> **TEXTBLOCK**:

---

Die Niedersächsische Landesregierung möchte Benachteiligungen für Frauen im öffentlichen Dienst abbauen und zu diskriminierungsfreien Strukturen für alle Beschäftigten unabhängig vom Geschlecht beitragen. Hierzu hat das Kabinett in seiner Sitzung am 14.5. einem Entwurf zur Novellierung des Niedersächsischen Gleichberechtigungsgesetzes (NGG) zugestimmt und diesen zur Verbandsbeteiligung freigegeben.

Zur Berichterstattung um den Entwurf für das „Niedersächsische Gleichberechtigungsgesetz“

Der Entwurf von Sozial- und Gleichstellungsminister Andreas Philippi (SPD) für eine bessere Frauenförderung im öffentlichen Dienst, das „Niedersächsische Gleichberechtigungsgesetz“ (NGG), wurde in der Berichterstattung von Kommunalverbänden, der Industrie- und Handelskammer, der Landwirtschaftskammer und den Handwerksverbänden massiv kritisiert. Der Deutsche Gewerkschaftsbund (DGB) vertritt die die gegenteilige Position und fordert weitergehende Rechte der Gleichstellungsbeauftragten.

Viele Behauptungen in der Berichterstattung über Neuerungen sind bereits jetzt gelebte Praxis

In der Kritik steht vor allem die Verschärfung der Vorgabe, dass bei gleicher Eignung, Befähigung und Leistung die weibliche Kandidatin gegenüber männlichen Bewerbern den Vorzug genießen muss. Dies gilt nur wenn eine Unterrepräsentanz besteht. Das war bisher nicht verpflichtend formuliert. In vielen Kommunen ist dies aber bereits gelebte Praxis. Allerdings können die meisten Gleichstellungsbeauftragten an einer Hand abzählen, wie oft diese Situation in der Realität eintritt: Nach unserer Umfrage liegt der Wert unter 1%.

Außerdem darf die Gleichstellungsbeauftragte bei Unterrepräsentanz bereits jetzt eine zweite Ausschreibung oder eine Verlängerung verlangen: Auch hier liegt der Wert bei 1-2% der Verfahren im Jahr.

Nimmt die Kommune den Verfassungsauftrag ernst, sollte sich dies eigentlich in diesen wenigen Fällen von selbst verstehen. Von einer überbordenden Bürokratie können wir in der Praxis wirklich nicht sprechen.

---

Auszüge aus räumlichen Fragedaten
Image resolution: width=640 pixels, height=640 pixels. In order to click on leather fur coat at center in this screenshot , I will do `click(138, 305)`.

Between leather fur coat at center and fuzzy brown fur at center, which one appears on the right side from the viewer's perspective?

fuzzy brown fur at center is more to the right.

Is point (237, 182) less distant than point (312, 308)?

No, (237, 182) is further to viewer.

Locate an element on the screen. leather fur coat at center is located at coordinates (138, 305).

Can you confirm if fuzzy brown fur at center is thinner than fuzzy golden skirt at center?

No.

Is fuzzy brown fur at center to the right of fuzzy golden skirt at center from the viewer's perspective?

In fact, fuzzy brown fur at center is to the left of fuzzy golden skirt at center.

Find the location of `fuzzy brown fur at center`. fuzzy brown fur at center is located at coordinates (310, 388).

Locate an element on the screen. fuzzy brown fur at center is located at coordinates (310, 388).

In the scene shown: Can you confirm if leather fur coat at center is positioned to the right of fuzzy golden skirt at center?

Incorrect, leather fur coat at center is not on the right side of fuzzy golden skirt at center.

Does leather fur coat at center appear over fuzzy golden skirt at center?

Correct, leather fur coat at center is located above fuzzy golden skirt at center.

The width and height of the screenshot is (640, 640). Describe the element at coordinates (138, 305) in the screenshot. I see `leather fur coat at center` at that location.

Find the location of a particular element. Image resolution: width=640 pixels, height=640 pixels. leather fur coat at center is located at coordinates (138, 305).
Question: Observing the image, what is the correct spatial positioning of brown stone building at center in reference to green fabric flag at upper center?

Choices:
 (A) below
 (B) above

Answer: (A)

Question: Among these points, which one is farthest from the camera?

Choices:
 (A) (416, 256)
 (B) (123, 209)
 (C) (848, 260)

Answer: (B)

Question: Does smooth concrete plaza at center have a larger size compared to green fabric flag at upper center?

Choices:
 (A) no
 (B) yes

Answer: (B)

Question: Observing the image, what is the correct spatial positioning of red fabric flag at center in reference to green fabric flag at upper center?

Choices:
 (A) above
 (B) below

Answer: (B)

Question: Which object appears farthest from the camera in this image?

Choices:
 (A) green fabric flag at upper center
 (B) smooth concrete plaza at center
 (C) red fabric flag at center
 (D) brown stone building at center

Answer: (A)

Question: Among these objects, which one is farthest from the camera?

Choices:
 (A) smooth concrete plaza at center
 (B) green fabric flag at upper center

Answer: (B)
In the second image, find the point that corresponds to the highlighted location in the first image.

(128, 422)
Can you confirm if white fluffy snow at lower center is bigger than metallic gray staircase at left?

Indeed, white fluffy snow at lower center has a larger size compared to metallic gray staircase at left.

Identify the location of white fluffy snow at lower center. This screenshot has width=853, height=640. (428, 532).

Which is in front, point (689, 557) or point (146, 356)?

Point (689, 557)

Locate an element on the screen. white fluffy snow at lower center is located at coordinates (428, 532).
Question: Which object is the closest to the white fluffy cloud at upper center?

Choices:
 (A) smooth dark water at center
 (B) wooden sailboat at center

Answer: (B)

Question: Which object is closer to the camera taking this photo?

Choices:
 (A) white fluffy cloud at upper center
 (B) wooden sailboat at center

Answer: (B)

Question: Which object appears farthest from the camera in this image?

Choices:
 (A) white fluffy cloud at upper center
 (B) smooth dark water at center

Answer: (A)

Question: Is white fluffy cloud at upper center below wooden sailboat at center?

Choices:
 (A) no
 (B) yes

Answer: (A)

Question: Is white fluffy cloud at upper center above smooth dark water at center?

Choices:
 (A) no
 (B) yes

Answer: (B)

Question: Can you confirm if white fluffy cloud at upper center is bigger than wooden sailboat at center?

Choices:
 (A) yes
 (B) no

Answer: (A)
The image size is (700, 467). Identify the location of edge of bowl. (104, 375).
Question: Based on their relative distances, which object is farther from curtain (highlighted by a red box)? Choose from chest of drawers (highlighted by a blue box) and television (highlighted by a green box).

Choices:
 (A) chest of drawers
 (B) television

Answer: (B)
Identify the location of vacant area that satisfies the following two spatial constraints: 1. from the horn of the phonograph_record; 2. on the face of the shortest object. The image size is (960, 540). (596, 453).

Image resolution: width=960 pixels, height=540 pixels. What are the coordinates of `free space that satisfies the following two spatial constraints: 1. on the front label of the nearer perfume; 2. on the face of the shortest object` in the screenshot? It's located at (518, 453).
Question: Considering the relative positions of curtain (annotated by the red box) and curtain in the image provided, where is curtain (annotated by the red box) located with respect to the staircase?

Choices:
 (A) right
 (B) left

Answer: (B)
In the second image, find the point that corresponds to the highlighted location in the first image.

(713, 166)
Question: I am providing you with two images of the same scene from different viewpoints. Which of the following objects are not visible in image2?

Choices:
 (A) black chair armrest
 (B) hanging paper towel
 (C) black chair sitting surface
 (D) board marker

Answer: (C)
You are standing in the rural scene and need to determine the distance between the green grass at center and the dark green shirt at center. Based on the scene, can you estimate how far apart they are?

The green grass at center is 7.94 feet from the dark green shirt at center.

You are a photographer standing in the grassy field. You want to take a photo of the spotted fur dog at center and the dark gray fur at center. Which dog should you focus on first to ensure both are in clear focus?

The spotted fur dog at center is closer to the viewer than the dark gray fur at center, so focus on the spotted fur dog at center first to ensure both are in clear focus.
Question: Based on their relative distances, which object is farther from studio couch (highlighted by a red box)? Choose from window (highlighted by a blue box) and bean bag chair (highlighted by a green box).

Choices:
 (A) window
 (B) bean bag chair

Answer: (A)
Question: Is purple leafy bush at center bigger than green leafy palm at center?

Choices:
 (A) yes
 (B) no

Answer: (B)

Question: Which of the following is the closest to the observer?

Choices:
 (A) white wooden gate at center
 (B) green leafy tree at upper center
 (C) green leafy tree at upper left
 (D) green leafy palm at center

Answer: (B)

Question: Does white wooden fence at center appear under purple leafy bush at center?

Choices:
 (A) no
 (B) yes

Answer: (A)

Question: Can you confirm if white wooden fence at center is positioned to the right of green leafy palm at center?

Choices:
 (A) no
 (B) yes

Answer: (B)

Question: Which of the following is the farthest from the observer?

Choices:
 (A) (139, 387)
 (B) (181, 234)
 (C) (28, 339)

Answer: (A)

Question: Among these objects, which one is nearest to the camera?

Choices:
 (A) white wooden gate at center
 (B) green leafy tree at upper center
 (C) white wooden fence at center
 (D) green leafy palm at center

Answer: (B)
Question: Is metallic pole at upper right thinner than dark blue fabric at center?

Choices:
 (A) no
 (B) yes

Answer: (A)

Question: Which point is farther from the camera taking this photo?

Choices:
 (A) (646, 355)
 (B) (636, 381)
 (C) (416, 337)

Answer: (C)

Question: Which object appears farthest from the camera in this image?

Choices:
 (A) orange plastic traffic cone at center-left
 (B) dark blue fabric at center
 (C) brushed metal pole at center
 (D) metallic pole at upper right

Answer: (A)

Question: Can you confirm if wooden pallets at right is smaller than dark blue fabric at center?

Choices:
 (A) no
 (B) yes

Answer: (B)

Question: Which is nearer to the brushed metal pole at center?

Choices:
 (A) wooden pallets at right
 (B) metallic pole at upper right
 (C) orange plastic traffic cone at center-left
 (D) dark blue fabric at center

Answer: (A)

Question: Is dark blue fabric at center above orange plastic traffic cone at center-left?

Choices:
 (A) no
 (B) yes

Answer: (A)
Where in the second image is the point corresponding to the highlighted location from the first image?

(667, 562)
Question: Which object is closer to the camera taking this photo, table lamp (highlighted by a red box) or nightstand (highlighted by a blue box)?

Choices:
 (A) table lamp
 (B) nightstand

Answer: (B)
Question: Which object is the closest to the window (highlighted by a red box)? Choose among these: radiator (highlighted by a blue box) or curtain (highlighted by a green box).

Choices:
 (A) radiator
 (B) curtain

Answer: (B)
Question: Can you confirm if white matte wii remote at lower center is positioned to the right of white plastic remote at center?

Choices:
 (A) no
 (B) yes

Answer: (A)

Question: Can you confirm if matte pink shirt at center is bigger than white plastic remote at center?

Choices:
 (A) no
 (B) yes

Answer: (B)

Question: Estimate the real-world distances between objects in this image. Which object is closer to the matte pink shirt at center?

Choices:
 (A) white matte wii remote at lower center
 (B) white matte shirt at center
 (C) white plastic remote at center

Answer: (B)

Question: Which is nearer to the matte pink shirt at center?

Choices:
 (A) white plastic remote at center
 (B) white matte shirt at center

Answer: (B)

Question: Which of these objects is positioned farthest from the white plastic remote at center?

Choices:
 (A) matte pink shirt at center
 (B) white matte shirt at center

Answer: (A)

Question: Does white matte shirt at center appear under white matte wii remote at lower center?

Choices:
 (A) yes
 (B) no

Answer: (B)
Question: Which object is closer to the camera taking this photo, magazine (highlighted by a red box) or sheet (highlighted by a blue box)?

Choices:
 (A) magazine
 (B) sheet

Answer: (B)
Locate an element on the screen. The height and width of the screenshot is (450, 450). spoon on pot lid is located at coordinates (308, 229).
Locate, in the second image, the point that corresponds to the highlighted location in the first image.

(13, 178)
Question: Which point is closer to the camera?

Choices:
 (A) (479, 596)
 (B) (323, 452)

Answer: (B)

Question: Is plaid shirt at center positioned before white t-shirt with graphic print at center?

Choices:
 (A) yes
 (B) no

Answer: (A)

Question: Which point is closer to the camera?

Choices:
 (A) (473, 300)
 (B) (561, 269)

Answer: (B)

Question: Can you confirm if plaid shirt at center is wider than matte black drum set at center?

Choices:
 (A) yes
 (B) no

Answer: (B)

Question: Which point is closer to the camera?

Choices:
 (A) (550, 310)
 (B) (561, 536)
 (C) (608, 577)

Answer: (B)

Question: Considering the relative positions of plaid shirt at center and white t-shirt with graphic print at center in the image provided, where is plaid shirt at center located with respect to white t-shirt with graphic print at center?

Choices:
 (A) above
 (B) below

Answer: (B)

---

> **AUFGABE 1**:
Schreiben Sie bitte aus dem Text zum Gleichberechtigungsgesetz den Abschnitt ab, der mit „In der Kritik“ beginnt und sich bis einschließlich „Wert unter 1%.“ erstreckt.
> **AUFGABE 2**:
Beantworten Sie anhand des Textes zum Gleichberechtigungsgesetz folgende Fragen:
(a) An welchem Datum stimmte das Kabinett dem Entwurf zu?
(b) Von welchem Minister stammt der Entwurf?
(c) Welcher Wert wird für zweite Ausschreibungen oder Verlängerungen bei Unterrepräsentanz genannt?
> **AUFGABE 3**:
Nennen Sie alle Stellen, die laut dem Text zum Gleichberechtigungsgesetz den Entwurf in der Berichterstattung massiv kritisiert haben.

> **VOLLSTÄNDIGE ANTWORT 1**:
In der Kritik steht vor allem die Verschärfung der Vorgabe, dass bei gleicher Eignung, Befähigung und Leistung die weibliche Kandidatin gegenüber männlichen Bewerbern den Vorzug genießen muss. Dies gilt nur wenn eine Unterrepräsentanz besteht. Das war bisher nicht verpflichtend formuliert. In vielen Kommunen ist dies aber bereits gelebte Praxis. Allerdings können die meisten Gleichstellungsbeauftragten an einer Hand abzählen, wie oft diese Situation in der Realität eintritt: Nach unserer Umfrage liegt der Wert unter 1%.

> **VOLLSTÄNDIGE ANTWORT 2**:
(a) Am 14.5.
(b) Von Sozial- und Gleichstellungsminister Andreas Philippi (SPD).
(c) 1-2 % der Verfahren im Jahr.

> **VOLLSTÄNDIGE ANTWORT 3**:
Kommunalverbände
Industrie- und Handelskammer
Landwirtschaftskammer
Handwerksverbände